### Data

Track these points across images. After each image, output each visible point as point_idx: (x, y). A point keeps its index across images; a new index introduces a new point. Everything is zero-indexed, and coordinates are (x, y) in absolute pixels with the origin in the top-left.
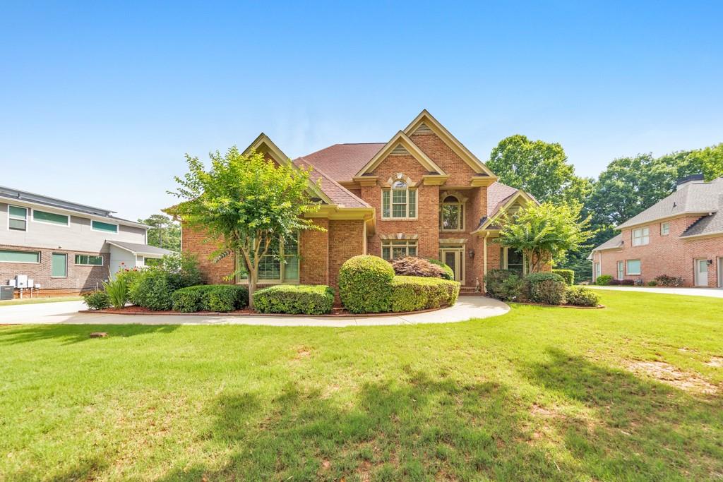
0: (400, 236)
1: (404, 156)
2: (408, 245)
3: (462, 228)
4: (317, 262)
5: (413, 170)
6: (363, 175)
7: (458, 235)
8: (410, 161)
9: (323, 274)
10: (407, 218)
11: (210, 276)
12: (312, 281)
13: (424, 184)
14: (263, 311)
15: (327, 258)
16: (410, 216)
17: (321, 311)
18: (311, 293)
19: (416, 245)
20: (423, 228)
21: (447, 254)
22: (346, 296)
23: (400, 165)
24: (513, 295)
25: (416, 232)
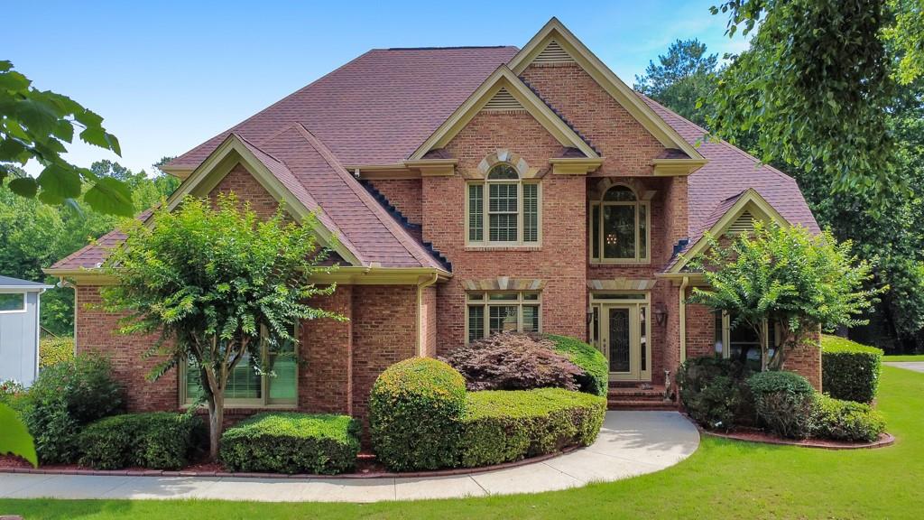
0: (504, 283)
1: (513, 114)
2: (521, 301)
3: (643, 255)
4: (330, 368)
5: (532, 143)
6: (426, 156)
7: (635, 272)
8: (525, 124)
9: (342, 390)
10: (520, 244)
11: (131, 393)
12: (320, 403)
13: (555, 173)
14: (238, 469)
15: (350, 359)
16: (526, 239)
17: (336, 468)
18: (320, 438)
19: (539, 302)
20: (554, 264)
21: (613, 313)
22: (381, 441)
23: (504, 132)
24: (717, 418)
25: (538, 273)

######

■ What you will do ■
Retype the lines from the one containing "19: (416, 245)" down to the last line of the records, both included, exactly and nothing more. Pictures stay out.

■ Written response ■
19: (416, 245)
20: (423, 228)
21: (447, 254)
22: (346, 296)
23: (400, 165)
24: (513, 295)
25: (416, 232)
0: (504, 283)
1: (513, 114)
2: (521, 301)
3: (643, 255)
4: (330, 368)
5: (532, 143)
6: (426, 156)
7: (635, 272)
8: (525, 124)
9: (342, 390)
10: (520, 244)
11: (131, 393)
12: (320, 403)
13: (555, 173)
14: (238, 469)
15: (350, 359)
16: (526, 239)
17: (336, 468)
18: (320, 438)
19: (539, 302)
20: (554, 264)
21: (613, 313)
22: (381, 441)
23: (504, 132)
24: (717, 418)
25: (538, 273)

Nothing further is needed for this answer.